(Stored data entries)
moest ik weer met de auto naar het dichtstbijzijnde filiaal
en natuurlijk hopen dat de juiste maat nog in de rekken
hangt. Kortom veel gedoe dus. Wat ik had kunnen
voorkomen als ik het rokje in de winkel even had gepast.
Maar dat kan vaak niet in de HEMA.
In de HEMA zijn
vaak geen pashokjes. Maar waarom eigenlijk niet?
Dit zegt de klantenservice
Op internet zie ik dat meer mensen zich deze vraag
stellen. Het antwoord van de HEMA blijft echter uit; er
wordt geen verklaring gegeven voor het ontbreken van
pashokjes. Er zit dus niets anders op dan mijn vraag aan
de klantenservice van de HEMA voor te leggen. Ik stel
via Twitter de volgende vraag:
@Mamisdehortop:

> [Task objective]:
Write out all of the rows above verbatim, keeping each line as it appears.

> [Exercise output]:
moest ik weer met de auto naar het dichtstbijzijnde filiaal
en natuurlijk hopen dat de juiste maat nog in de rekken
hangt. Kortom veel gedoe dus. Wat ik had kunnen
voorkomen als ik het rokje in de winkel even had gepast.
Maar dat kan vaak niet in de HEMA.
In de HEMA zijn
vaak geen pashokjes. Maar waarom eigenlijk niet?
Dit zegt de klantenservice
Op internet zie ik dat meer mensen zich deze vraag
stellen. Het antwoord van de HEMA blijft echter uit; er
wordt geen verklaring gegeven voor het ontbreken van
pashokjes. Er zit dus niets anders op dan mijn vraag aan
de klantenservice van de HEMA voor te leggen. Ik stel
via Twitter de volgende vraag:
@Mamisdehortop:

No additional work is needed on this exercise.